● WORK INSTRUCTIONS
Please return the records below exactly as they stand, with the pictures removed.

● GIVEN DATA
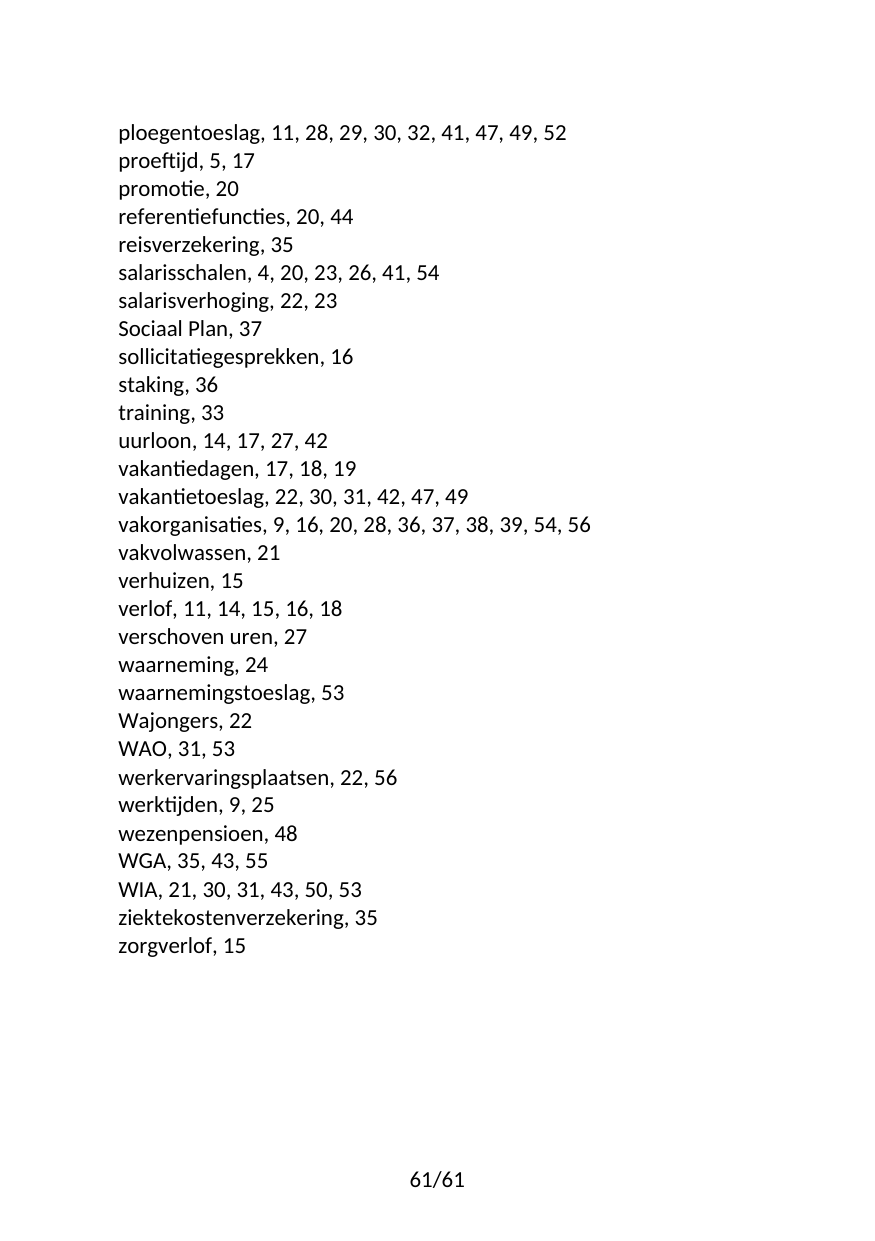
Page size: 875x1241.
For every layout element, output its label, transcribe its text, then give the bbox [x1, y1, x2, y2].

text zorgverlof, 15 [118, 931, 756, 959]
text sollicitatiegesprekken, 16 [118, 342, 756, 370]
text Wajongers, 22 [118, 707, 756, 734]
text waarneming, 24 [118, 651, 756, 678]
text uurloon, 14, 17, 27, 42 [118, 426, 756, 454]
text ziektekostenverzekering, 35 [118, 903, 756, 931]
text Sociaal Plan, 37 [118, 314, 756, 342]
text reisverzekering, 35 [118, 230, 756, 258]
text verlof, 11, 14, 15, 16, 18 [118, 594, 756, 622]
text ploegentoeslag, 11, 28, 29, 30, 32, 41, 47, 49, 52 [118, 118, 756, 146]
text salarisverhoging, 22, 23 [118, 286, 756, 314]
text vakvolwassen, 21 [118, 538, 756, 566]
text vakantietoeslag, 22, 30, 31, 42, 47, 49 [118, 482, 756, 510]
text salarisschalen, 4, 20, 23, 26, 41, 54 [118, 258, 756, 286]
text staking, 36 [118, 370, 756, 398]
text referentiefuncties, 20, 44 [118, 202, 756, 230]
text vakorganisaties, 9, 16, 20, 28, 36, 37, 38, 39, 54, 56 [118, 510, 756, 538]
text WIA, 21, 30, 31, 43, 50, 53 [118, 875, 756, 903]
text wezenpensioen, 48 [118, 819, 756, 847]
text vakantiedagen, 17, 18, 19 [118, 454, 756, 482]
text verschoven uren, 27 [118, 622, 756, 651]
text verhuizen, 15 [118, 566, 756, 594]
text proeftijd, 5, 17 [118, 146, 756, 174]
text WGA, 35, 43, 55 [118, 847, 756, 875]
text waarnemingstoeslag, 53 [118, 678, 756, 707]
text WAO, 31, 53 [118, 734, 756, 763]
text werktijden, 9, 25 [118, 791, 756, 819]
text werkervaringsplaatsen, 22, 56 [118, 763, 756, 791]
text training, 33 [118, 398, 756, 426]
text promotie, 20 [118, 174, 756, 202]
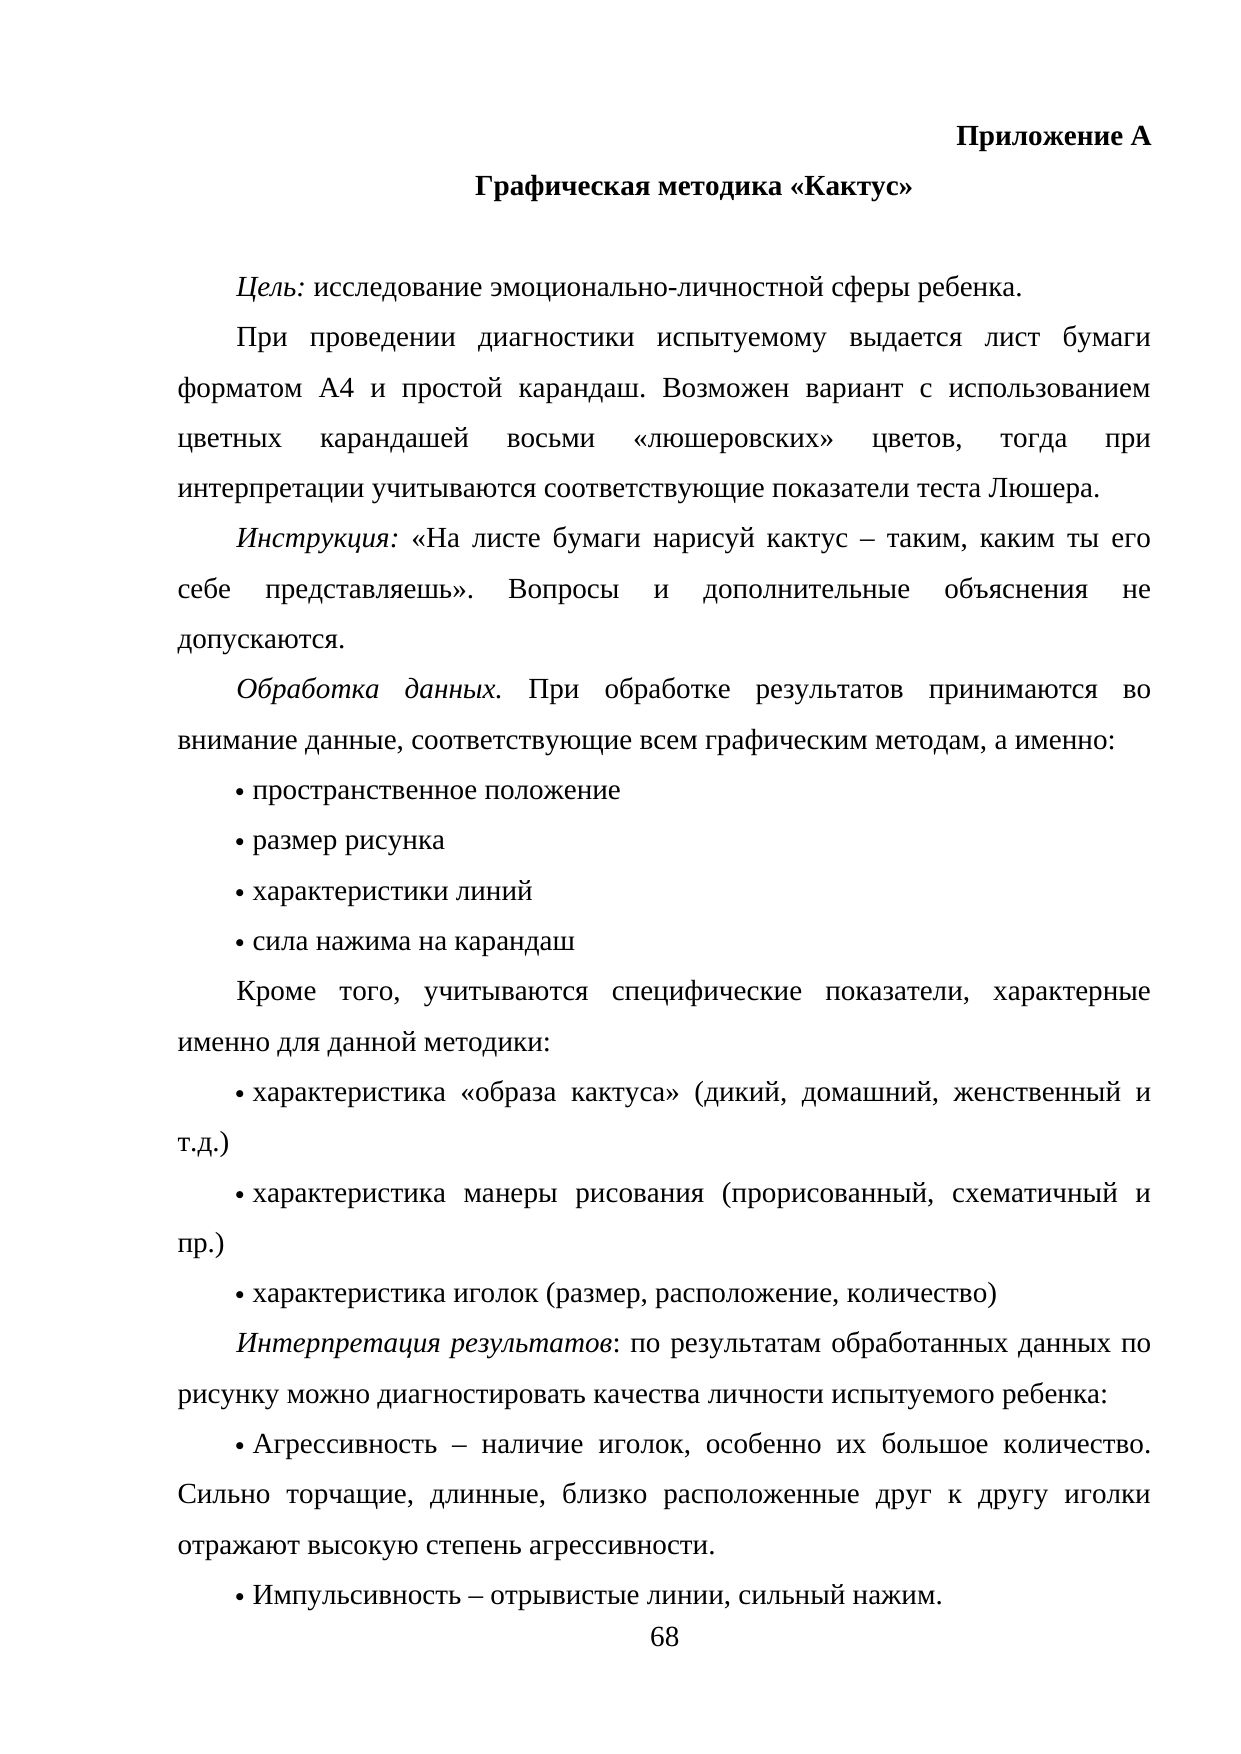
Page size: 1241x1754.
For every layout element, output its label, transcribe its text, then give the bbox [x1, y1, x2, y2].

● ANSWER BELOW
Page size: 875x1241.
For every layout element, output its label, transcribe its text, then give the bbox [x1, y1, x2, y2].

text zorgverlof, 15 [118, 931, 756, 959]
text sollicitatiegesprekken, 16 [118, 342, 756, 370]
text Wajongers, 22 [118, 707, 756, 734]
text waarneming, 24 [118, 651, 756, 678]
text uurloon, 14, 17, 27, 42 [118, 426, 756, 454]
text ziektekostenverzekering, 35 [118, 903, 756, 931]
text Sociaal Plan, 37 [118, 314, 756, 342]
text reisverzekering, 35 [118, 230, 756, 258]
text verlof, 11, 14, 15, 16, 18 [118, 594, 756, 622]
text ploegentoeslag, 11, 28, 29, 30, 32, 41, 47, 49, 52 [118, 118, 756, 146]
text salarisverhoging, 22, 23 [118, 286, 756, 314]
text vakvolwassen, 21 [118, 538, 756, 566]
text vakantietoeslag, 22, 30, 31, 42, 47, 49 [118, 482, 756, 510]
text salarisschalen, 4, 20, 23, 26, 41, 54 [118, 258, 756, 286]
text staking, 36 [118, 370, 756, 398]
text referentiefuncties, 20, 44 [118, 202, 756, 230]
text vakorganisaties, 9, 16, 20, 28, 36, 37, 38, 39, 54, 56 [118, 510, 756, 538]
text WIA, 21, 30, 31, 43, 50, 53 [118, 875, 756, 903]
text wezenpensioen, 48 [118, 819, 756, 847]
text vakantiedagen, 17, 18, 19 [118, 454, 756, 482]
text verschoven uren, 27 [118, 622, 756, 651]
text verhuizen, 15 [118, 566, 756, 594]
text proeftijd, 5, 17 [118, 146, 756, 174]
text WGA, 35, 43, 55 [118, 847, 756, 875]
text waarnemingstoeslag, 53 [118, 678, 756, 707]
text WAO, 31, 53 [118, 734, 756, 763]
text werktijden, 9, 25 [118, 791, 756, 819]
text werkervaringsplaatsen, 22, 56 [118, 763, 756, 791]
text training, 33 [118, 398, 756, 426]
text promotie, 20 [118, 174, 756, 202]
Page size: 1241x1754.
For every layout element, output its label, transcribe its text, then give the bbox [x1, y1, x2, y2].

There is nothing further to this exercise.